Let’s just hope she’s not planning on a career as an identity thief
I got a very strange phone call from my mother on Saturday morning. She got me when I was just awake and I’m not very intelligible for a good half an hour after I wake up. I’m surly for at least an hour, but that’s a different blog.
Anyway, when I answered the phone she asked with a great amount of feeling, “How are you this morning?”
“Fine,” I told her.
“I was just really worried about you last night?”
I rubbed my eyes. “Ummmm, OK.” This was a confusing conversation.
“You just weren’t making any sense. I was very concerned.”
Not about not making any sense. I didn’t even remember talking to her the previous evening. “Well, I’m OK.”
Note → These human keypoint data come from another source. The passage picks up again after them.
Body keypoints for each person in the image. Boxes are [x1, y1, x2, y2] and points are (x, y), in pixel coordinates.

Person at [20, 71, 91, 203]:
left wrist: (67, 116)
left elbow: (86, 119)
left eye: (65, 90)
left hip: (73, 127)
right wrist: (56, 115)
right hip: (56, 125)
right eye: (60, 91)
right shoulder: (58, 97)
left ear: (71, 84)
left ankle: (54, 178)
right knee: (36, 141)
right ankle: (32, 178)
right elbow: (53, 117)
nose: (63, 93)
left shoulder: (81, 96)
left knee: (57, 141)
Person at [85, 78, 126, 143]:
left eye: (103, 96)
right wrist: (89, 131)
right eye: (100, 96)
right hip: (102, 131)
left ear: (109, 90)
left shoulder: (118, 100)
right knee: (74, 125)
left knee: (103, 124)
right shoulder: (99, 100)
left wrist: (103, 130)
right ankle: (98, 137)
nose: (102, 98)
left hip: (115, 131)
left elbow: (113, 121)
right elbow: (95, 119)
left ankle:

“You said you had a headache, so…”
This clarified her concern. Sometimes when I have a really hellacious migraine I am very confused and confusing. I also forget things that happen so now I was wondering if I’d had a serious migraine episode and wasn’t remembering it. Except usually after one of THOSE headaches I wake up with hangover like symptoms, and I really felt fine.
The thing was, I was exhausted the night before. All my late hours had caught up to me with a vengeance. A person can only exist on five hours of sleep for so long until a collapse is imminent. My Honey had band practice so he was gone for the evening. I hadn’t been able to stay awake after I made the kids waffles for dinner. (That’s what I made them to eat. Seriously. Clearly, I’m not to be trusted. I barely function as an adult.) They’d been watching movies, and I’d slept on the couch until he came home and sent me to bed.
“When did we talk?” I asked my mom.
“We didn’t. We were texting.”
This was too much for my first conversation of the day. “Well, I’m fine now,” I assured her.
I meant to look at our supposed text conversation but I forgot about it until later in the day. Once I did, I completely understood Mom’s concern. The conversation could only be called that by the barest definition. I also knew exactly what had happened because it had happened before.
There had been an imposter. An impersonator. An identity thief.
Apparently my 10-year old daughter sounds exactly like me in the throes of an epic migraine episode. I couldn’t be prouder.